Kristen, who’d risk her life for her friends. Kristen, who’d cooked lemon-chicken soup and let me sleep in her bed in college when I was newly single and alone in the world. Kristen, who put me back together like a puzzle, who racked up hours and hours on the phone with me after Cambodia until I could finally unzip my sleeping bag of terror and tiptoe back into the world, had had the unthinkable happen to her. I’d been through it before—with Sebastian, with Ben—but now she knew how it felt to be punished for seeing the world as safe and kind and yours.

We collected our bags and entered another line for passport control. Here my heart rate spiked—they’d see it on our faces; they’d know.

“What was the purpose of your visit?” asked the handsome Chilean border-control officer, though I’d already marked the form.

I choked on the word: “Pleasure.”

He flipped past several blank pages to stamp my passport toward the back. “Have a safe flight.”

A quiet moment in a bad coffee shop, and then it was time to part. Kristen hugged me tight, then held me out, hands still on my shoulders, looking deep into my eyes. I wondered if this would be our last trip—no Morocco or Georgia or Turkey. If the night before had bulldozed our wanderlust indefinitely.

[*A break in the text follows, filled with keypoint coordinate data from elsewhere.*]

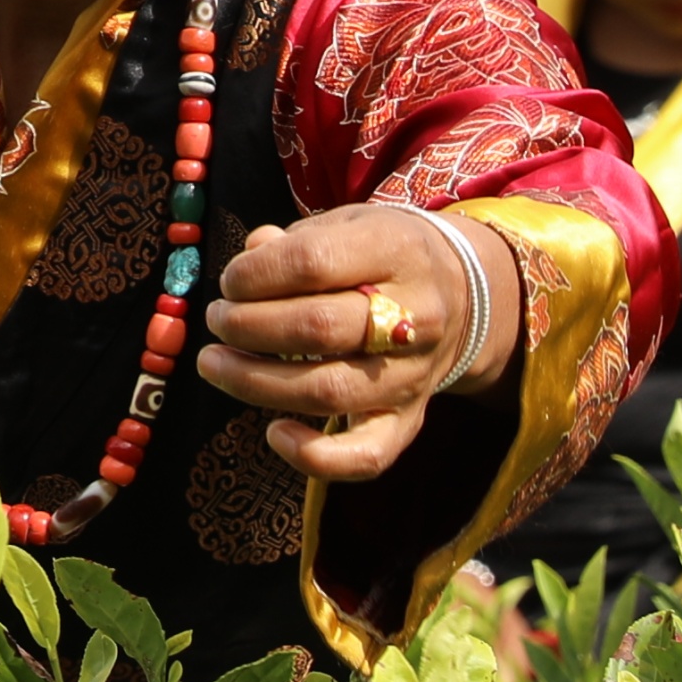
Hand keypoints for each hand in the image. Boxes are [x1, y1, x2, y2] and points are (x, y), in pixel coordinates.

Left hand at [198, 201, 516, 481]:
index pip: (313, 262)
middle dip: (247, 326)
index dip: (255, 274)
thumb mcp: (348, 224)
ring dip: (254, 382)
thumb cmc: (383, 255)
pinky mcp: (410, 419)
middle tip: (217, 320)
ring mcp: (413, 374)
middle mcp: (414, 316)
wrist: (466, 295)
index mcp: (397, 251)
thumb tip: (252, 255)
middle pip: (317, 329)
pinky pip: (366, 456)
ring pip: (329, 391)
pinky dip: (315, 456)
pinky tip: (275, 433)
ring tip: (214, 364)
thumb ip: (297, 240)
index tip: (230, 281)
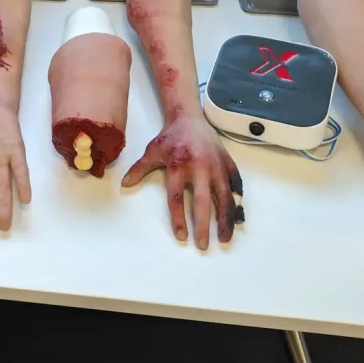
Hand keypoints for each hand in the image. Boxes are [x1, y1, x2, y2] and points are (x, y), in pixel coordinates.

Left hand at [121, 114, 243, 249]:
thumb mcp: (152, 151)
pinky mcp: (228, 163)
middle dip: (203, 225)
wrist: (189, 117)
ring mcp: (216, 165)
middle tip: (203, 245)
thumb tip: (124, 185)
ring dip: (226, 219)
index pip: (176, 197)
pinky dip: (238, 202)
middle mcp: (199, 166)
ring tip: (224, 237)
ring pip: (224, 196)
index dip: (178, 218)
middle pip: (203, 201)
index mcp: (178, 165)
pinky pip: (236, 185)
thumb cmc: (170, 137)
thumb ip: (139, 169)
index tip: (182, 236)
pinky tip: (239, 217)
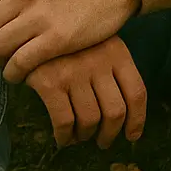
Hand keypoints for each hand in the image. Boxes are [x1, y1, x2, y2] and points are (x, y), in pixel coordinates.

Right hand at [25, 35, 146, 147]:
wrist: (33, 28)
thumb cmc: (70, 42)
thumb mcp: (100, 44)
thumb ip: (113, 69)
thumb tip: (120, 112)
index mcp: (118, 54)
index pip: (137, 93)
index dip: (137, 120)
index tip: (132, 135)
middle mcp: (100, 64)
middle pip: (115, 111)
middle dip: (110, 134)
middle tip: (103, 142)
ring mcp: (75, 73)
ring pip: (90, 120)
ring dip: (86, 136)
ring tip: (80, 137)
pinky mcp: (50, 83)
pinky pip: (64, 121)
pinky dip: (65, 137)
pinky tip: (62, 138)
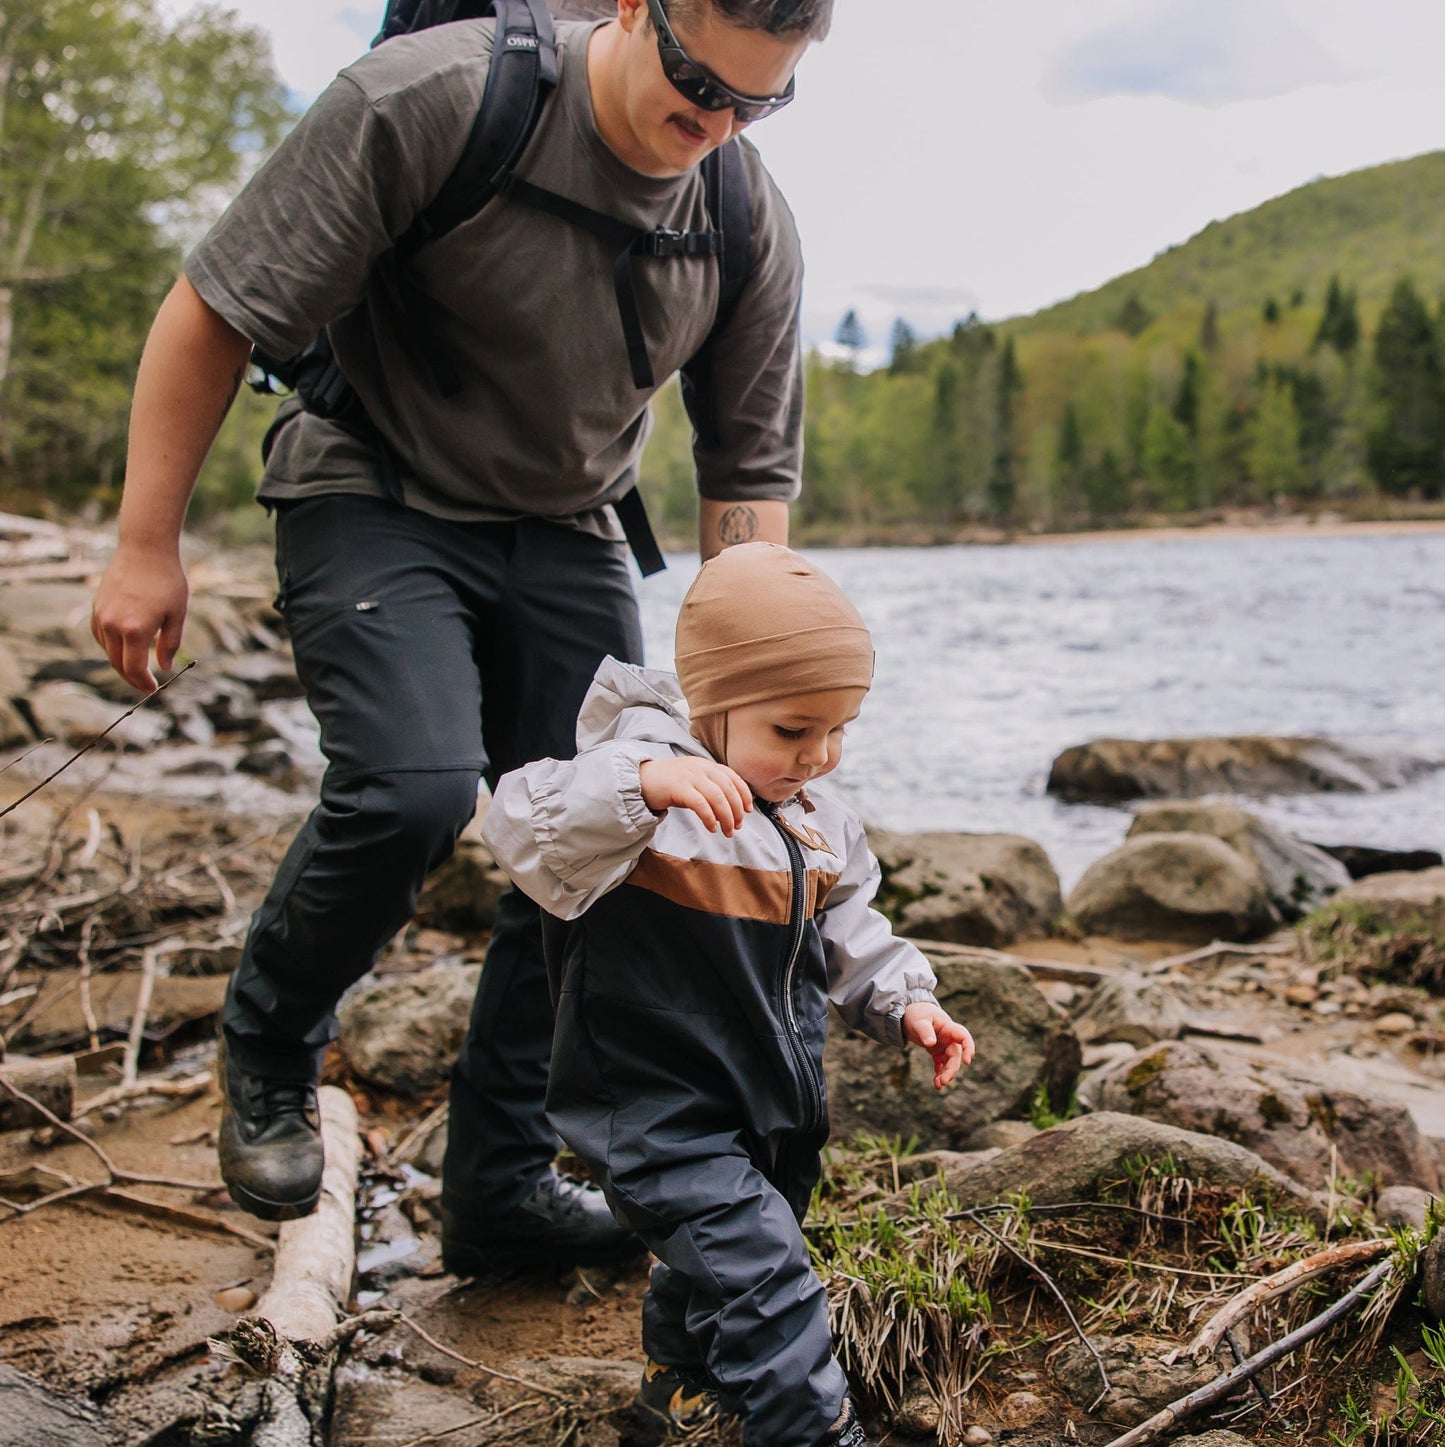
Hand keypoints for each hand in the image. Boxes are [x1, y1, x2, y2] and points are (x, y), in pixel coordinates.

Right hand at [91, 545, 189, 691]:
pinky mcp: (96, 607)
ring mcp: (101, 616)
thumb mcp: (177, 615)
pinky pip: (101, 636)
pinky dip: (112, 647)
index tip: (153, 689)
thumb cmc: (167, 581)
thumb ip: (169, 644)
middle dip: (132, 678)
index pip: (134, 668)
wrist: (144, 549)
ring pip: (108, 650)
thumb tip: (163, 667)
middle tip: (145, 685)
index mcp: (135, 630)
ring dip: (121, 662)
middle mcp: (113, 625)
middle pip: (117, 663)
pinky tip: (125, 648)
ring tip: (138, 668)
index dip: (143, 683)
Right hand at [639, 756, 751, 836]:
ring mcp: (690, 776)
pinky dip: (709, 817)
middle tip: (737, 826)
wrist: (642, 780)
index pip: (733, 777)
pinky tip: (712, 827)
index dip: (744, 794)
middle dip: (736, 810)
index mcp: (707, 765)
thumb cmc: (670, 784)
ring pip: (717, 797)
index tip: (748, 810)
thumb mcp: (694, 781)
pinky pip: (700, 804)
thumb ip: (711, 788)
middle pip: (728, 789)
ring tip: (727, 831)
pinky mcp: (679, 787)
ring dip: (726, 817)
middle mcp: (701, 768)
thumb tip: (731, 808)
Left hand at [903, 1002, 974, 1090]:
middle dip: (952, 1069)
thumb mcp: (919, 1021)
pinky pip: (941, 1064)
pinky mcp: (937, 1051)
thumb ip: (925, 1031)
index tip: (967, 1061)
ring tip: (938, 1086)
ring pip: (949, 1062)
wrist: (910, 1013)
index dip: (969, 1048)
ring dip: (946, 1074)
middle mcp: (949, 1038)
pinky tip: (936, 1083)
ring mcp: (944, 1045)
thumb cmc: (917, 1014)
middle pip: (956, 1055)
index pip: (964, 1037)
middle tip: (944, 1081)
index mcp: (949, 1028)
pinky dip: (939, 1073)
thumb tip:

    “I love you,” she said, lowering her chin. “Let me know when you get home, okay?”

“Love you too,” I murmured, and she shuddered a bit as she nodded. Then she let me go, turned on her heel, and walked off without looking back. I was relieved, then intensely sad we were parting on that note, on my eagerness to let this nightmare end. I wished I could crawl back into last night, before anything went wrong, when we were pointing at stars and crunching on corn nuts and feeling the world was our playground.